The fourth and last meeting took place at the swimming pool. Since this was the last event before the Eid al-Fitr holiday, we made sure that the event was even more colorful and festive than the earlier ones. Following a delicious meal, the participants shared reminiscences from their childhood and adolescence – including their memories of Ramadan, either as a participant or as on onlooker. Adnan, for example told how, as a child growing up in the village of Majdal Krum, he remembers how the young people of the village would stand near the mosque to wait for the muezzin to signal, with a red flag, that the month of fasting was officially over. Since the village at the time still had no electricity, this was the only way to know. The young people would then eat some sweets and rush home to tell their families that it was permissible to eat. Adnan also told how items like certain fruits would hardly be seen in the village during other months. It was also the only time that parents could afford to buy new clothes for their children. In Majdal Krum, this involved a visit to nearby Acre. However, leaving the village at this, or any other time, entailed going to the local police station in order to obtain an official permit. Military rule over Arab towns extended into the mid-1960s.

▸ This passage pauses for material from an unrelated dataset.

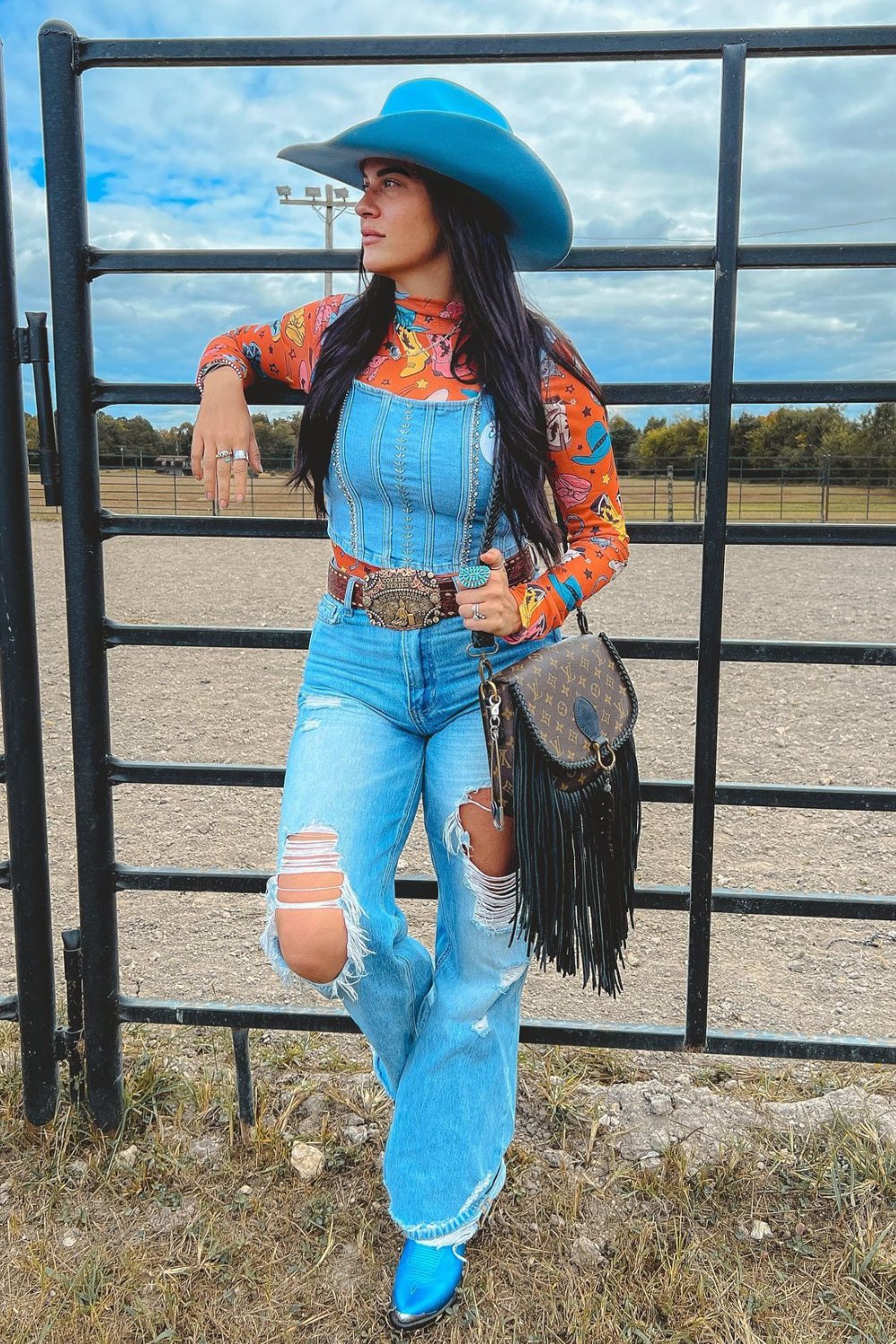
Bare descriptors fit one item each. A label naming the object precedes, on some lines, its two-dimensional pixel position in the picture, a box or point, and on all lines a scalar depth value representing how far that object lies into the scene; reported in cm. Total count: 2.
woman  204
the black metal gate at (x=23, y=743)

As with the previous meetings, the evening ended with music and song. There was also an open discussion on the series of gatherings and on community life. Everyone thought the celebration had been a success. It was well-attended by both Palestinian and Jewish members, and had accomplished its purpose of bringing people together. In fact, one of the conclusions drawn is that we must create other opportunities, at least every couple of months, for members of the village to gather informally in this way.